All the built-in stages of fast_carpenter
are available directly from the fast_carpenter
module, e.g. fast_carpenter.Define
.
See also
In-depth discussion of the built-in stages and their configuration can be found on the fast_carpenter
module page: fast_carpenter
, or directly at:
Todo
Build that list programmatically, so its always up to date and uses the built-in docstrings for a description.
Used-defined Stages¶
fast-carpenter is still evolving, and so it is natural that many analysis tasks cannot be implemented using the existing stages.
In this case, it is possible to implement your own stage and making sure it can be imported by python (e.g. by setting the PYTHONPATH
variable to point to the directory containing its code).
The class implementing a custom stage should provide the following methods:
-
__init__
(name, out_dir, ...)¶ This is the method that will receive configuration from the config file, creating the stage itself.
Parameters: - name (str) – will contain the name of the stage as given in the config file.
- out_dir (path) – receives the path to the output directory that should be used if the stage produces output.
Additional arguments can be added, which will be configurable from the processing config file.
-
event
(chunk)¶ Called once for each chunk of data.
Parameters: chunk – provides access to the dataset configuration (
chunk.config
) and the current data-space (chunk.tree
). Typically one wants an array, or set of arrays representing the data for each event, in which case these can be obtained using:jet_pt = chunk.tree.array("jet_pt") jet_pt, jet_eta = chunk.tree.arrays(["jet_pt", "jet_eta", outputtype=tuple)

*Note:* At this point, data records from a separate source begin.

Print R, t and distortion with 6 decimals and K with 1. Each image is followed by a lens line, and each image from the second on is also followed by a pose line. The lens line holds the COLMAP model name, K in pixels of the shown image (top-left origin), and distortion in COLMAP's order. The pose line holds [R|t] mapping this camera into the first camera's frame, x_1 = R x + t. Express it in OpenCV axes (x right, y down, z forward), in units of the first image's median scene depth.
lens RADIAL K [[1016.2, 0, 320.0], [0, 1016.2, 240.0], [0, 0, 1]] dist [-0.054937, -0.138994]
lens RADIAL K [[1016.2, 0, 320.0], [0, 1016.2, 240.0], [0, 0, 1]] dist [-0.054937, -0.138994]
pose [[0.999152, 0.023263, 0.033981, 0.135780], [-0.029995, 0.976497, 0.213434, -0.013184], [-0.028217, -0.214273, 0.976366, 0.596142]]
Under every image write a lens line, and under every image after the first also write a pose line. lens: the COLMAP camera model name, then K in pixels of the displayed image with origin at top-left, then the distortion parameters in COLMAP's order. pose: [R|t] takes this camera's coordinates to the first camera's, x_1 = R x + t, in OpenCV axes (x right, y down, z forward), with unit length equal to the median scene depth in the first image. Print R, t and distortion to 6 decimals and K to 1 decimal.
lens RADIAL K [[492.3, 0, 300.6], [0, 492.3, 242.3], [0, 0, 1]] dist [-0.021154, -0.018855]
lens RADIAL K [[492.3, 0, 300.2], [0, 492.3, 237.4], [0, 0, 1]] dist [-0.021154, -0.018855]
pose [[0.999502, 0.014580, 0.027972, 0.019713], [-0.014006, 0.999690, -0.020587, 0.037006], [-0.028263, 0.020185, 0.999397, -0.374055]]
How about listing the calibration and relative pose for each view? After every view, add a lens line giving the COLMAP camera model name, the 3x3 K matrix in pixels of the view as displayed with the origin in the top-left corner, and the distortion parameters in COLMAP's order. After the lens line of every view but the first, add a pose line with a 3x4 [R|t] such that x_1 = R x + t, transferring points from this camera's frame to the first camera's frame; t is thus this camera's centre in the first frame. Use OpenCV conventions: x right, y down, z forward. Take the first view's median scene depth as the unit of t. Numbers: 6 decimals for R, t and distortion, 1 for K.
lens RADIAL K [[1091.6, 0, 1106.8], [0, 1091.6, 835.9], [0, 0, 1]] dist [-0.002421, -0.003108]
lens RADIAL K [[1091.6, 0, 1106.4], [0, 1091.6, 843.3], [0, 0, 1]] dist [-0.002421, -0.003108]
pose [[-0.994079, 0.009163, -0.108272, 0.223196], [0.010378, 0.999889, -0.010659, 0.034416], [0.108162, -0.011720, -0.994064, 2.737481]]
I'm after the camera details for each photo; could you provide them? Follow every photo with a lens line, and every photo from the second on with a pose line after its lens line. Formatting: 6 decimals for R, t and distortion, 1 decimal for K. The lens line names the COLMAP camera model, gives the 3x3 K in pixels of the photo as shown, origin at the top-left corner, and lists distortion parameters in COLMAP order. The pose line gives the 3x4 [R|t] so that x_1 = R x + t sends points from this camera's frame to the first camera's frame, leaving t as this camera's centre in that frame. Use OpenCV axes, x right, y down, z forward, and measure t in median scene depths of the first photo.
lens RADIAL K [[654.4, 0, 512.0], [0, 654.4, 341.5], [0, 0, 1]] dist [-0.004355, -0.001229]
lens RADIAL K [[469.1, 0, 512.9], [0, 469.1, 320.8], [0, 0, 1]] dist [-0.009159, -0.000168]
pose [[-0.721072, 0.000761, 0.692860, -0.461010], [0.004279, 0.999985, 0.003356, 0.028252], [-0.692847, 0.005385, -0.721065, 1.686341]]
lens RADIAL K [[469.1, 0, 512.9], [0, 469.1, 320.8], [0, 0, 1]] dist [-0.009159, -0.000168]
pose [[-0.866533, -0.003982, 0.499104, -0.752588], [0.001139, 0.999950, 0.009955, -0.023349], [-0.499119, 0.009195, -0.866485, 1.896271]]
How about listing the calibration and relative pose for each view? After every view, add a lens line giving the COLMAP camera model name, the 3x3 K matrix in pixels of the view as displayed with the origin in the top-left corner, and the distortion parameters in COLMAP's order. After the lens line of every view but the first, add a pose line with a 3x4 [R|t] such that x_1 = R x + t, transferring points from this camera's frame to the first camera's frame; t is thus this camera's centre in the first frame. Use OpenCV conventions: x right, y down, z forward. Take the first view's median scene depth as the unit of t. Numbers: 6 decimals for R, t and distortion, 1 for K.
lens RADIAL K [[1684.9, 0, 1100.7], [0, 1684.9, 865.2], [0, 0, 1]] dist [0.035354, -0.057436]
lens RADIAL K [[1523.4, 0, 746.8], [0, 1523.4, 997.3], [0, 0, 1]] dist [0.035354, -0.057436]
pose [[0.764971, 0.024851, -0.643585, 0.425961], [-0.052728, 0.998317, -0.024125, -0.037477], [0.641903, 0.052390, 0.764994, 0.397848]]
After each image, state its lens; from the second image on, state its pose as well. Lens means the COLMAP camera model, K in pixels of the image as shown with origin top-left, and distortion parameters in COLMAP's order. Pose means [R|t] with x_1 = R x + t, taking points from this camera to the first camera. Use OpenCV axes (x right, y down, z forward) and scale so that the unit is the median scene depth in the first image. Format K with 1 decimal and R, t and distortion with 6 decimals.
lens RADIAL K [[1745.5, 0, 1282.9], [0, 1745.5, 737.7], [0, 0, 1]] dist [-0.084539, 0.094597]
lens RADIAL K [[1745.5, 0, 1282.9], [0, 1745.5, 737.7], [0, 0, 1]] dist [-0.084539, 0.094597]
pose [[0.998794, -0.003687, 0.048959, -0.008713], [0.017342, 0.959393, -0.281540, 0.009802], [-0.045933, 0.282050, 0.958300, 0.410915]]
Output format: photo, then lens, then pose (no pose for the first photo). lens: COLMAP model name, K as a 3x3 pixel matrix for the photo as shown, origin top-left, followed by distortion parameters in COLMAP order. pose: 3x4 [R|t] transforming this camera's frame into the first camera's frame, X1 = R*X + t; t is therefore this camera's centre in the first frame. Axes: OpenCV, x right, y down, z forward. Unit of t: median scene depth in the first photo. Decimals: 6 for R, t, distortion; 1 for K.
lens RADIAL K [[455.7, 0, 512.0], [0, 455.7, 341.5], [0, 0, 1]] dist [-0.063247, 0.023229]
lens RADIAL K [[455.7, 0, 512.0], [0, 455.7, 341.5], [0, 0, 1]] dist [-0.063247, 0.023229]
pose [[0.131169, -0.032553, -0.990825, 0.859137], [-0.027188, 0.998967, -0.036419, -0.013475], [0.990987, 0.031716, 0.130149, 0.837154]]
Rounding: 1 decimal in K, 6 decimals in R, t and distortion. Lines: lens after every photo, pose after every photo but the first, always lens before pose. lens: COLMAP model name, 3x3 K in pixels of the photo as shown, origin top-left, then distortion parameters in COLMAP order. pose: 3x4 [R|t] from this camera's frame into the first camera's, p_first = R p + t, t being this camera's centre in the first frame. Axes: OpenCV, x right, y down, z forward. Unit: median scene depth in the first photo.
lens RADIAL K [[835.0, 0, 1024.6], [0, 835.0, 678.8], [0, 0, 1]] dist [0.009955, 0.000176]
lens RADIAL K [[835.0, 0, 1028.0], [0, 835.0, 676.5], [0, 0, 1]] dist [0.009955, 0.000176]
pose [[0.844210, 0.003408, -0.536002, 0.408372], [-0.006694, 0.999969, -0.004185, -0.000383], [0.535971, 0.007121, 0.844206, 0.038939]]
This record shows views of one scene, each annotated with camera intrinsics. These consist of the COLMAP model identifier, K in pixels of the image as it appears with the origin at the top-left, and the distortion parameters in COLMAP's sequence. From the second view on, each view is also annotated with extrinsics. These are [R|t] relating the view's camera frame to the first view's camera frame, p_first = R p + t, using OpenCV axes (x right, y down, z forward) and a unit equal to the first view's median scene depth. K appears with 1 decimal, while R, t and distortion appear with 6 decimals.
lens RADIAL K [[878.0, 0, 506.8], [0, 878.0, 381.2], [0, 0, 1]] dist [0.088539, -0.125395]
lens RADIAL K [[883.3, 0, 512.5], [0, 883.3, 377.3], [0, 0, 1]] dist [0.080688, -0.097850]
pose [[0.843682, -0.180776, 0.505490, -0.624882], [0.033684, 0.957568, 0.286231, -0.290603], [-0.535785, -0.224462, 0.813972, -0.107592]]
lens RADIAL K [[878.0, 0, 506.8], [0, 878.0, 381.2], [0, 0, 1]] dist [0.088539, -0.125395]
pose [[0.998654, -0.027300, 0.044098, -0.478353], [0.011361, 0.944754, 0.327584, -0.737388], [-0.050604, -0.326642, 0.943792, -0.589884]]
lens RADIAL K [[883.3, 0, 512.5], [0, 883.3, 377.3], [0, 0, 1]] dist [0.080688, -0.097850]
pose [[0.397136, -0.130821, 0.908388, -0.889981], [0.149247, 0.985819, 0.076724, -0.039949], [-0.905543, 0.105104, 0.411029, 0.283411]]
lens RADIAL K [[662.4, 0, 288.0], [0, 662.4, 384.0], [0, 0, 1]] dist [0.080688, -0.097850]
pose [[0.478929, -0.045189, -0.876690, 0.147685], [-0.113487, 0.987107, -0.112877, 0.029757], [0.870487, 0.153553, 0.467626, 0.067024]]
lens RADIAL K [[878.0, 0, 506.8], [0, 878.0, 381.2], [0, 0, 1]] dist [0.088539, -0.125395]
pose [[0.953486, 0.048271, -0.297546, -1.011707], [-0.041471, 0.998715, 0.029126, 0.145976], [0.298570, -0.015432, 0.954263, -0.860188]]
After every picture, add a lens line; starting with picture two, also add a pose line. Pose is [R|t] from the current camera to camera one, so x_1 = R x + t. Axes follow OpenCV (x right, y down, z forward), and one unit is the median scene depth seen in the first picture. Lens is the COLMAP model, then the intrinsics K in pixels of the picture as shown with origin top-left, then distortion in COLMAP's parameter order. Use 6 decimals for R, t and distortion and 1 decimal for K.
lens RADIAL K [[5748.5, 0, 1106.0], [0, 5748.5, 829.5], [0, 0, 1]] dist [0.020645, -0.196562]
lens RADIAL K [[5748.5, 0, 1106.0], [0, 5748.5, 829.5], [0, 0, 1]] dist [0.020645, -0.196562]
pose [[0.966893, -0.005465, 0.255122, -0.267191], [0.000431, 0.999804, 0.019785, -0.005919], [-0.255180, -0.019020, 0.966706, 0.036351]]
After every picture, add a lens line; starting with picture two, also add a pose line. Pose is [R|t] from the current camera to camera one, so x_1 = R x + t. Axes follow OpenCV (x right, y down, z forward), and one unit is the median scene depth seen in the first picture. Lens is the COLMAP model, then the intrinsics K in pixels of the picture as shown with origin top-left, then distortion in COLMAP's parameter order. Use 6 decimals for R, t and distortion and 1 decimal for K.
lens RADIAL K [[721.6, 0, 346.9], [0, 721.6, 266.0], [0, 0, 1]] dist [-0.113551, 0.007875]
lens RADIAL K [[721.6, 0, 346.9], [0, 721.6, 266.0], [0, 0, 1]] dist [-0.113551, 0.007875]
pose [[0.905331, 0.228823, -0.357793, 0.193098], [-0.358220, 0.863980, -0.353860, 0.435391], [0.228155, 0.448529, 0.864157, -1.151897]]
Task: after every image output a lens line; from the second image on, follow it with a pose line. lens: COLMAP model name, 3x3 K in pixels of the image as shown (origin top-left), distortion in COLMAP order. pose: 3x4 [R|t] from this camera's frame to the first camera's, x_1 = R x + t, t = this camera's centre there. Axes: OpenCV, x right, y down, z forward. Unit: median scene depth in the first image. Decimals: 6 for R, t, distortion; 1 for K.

If your stage produces a new variable, which you want other stages to be able to see, then use the new_variable method:
chunk.tree.new_variable("number_good_jets", number_good_jets)
For more details on working with
chunk.tree
, seefast_carpenter.masked_tree.MaskedUprootTree
.Returns: True
orFalse
for whether to continue processing the chunk through subsequent stages.Return type: bool
See also
An example of such a user stage can be seen in the cms_public_tutorial demo repository: https://gitlab.cern.ch/fast-hep/public/fast_cms_public_tutorial/blob/master/cms_hep_tutorial/__init__.py
Warning
Make sure that your stage can be imported by python, most likely by setting the PYTHONPATH
variable to point to the containing directory.
Then to check a stage called AddMyFancyVar
and defined in a module called my_custom_module
can be imported, make sure no errors are raised by doing:
python -c "import my_custom_module.AddMyFancyVar"
Todo
Describe the collector and merge methods to allow a user stage to save results to disk.